The Motor City Mad Man Has a PointPosted by on Tuesday, May 1st, 2012
Ted Nugent used to live in my home town of Concord, Michigan. It’s a small town of about 1,000 people, and it’s where I attended school (K-12). Besides being a rock guitarist, he is also known for hunting. In fact, he’s in the bowhunter’s hall of fame and not the rock and roll hall of fame. Of course, the rock and roll hall of fame is a joke since they won’t admit Rush. Anyway, Mr. Nugent has been in some hot water lately for some remarks he made about president Obama. It’s probably not a super good idea to say that you’re going to be dead or in jail if Obama gets re-elected (even if it is some kind of metaphor). It will land you a meeting with the secret service. He’s also been in some hot water for violating a hunting law in Alaska.
Even though he has hunted in Alaska for almost 40 years, he managed to violate a law and has to pay:
Nugent is forbidden from hunting in Alaska or any United States national forest for one year and must serve two years’ probation. He also must pay a $10,000 fine and $600 in restitution to the state of Alaska.

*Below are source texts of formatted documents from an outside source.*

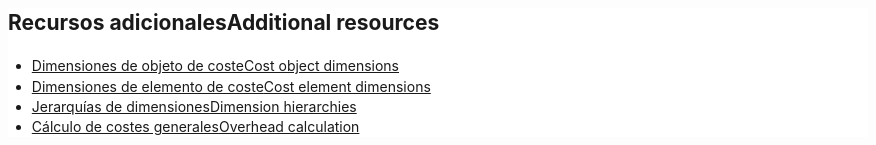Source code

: ## <a name="additional-resources"></a><span data-ttu-id="fa9a5-602">Recursos adicionales</span><span class="sxs-lookup"><span data-stu-id="fa9a5-602">Additional resources</span></span>
-  [<span data-ttu-id="fa9a5-603">Dimensiones de objeto de coste</span><span class="sxs-lookup"><span data-stu-id="fa9a5-603">Cost object dimensions</span></span>](cost-objects.md)
-  [<span data-ttu-id="fa9a5-604">Dimensiones de elemento de coste</span><span class="sxs-lookup"><span data-stu-id="fa9a5-604">Cost element dimensions</span></span>](cost-elements.md)
-  [<span data-ttu-id="fa9a5-605">Jerarquías de dimensiones</span><span class="sxs-lookup"><span data-stu-id="fa9a5-605">Dimension hierarchies</span></span>](dimension-hierarchy.md)
-  [<span data-ttu-id="fa9a5-606">Cálculo de costes generales</span><span class="sxs-lookup"><span data-stu-id="fa9a5-606">Overhead calculation</span></span>](overhead-calculation.md)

He violated this law unwittingly by shooting a bear after making a non-lethal hit on a previous bear. Evidently, if you shoot at a bear and hit it (even if it is not injured), the tag you bought is “filled,” and you cannot shoot another bear. He did this while filming for a television show, and the violation actually occurred on published film. I have no doubt that he did not realize he was breaking the law.
He has pled guilty to his charge and acknowledges that he should have been aware of the law. But, he does mention in his statement how confusing it is becoming to navigate all of the rules and regulations.
Was I negligent in not knowing the Alaska bear hunting rule for the specific region I hunted that year? Absolutely. For my negligence, I have been charged with a violation and I plead guilty. To the best of my knowledge, I am the only person ever charged with violating this new, unheard of law. Lifetime AK hunters, guides, outfitters, even the resident judge at my hearing were unaware of such an unprecedented regulation.
The outdoor lifestyle cannot be preserved for future generations of sportsmen by constructing such a labyrinth of confusing, unscientific and oftentimes counterproductive regulations and rules. Reversing this trend is my focus.
Since Mr. Nugent hasn’t made many friends lately, I can see why a lot of people think he should have known better. He’s rich, right? Can’t he have some lawyer check that stuff for him? Well, according to him, not even the judge knew about this rule. But, please don’t use the excuse that he should have known better when they haul you off for buying too much cold medicine or saving a baby woodpecker. There’s a whole list of things you might want to investigate here before you head out for the day.
I would venture to say that everyone violates the law on a weekly basis. We usually violate the law without realizing it either because we’ve always done it and it’s never been enforced, or because everyone else does it, too. Until you read your city’s municipal code book and the enacted statutes in your state, you cannot assume that you are a law-abiding citizen. It’s easy to break the law these days. We really shouldn’t blame Ted for breaking the law without knowing it. We should agree with him on at least one point — there are too many confusing laws.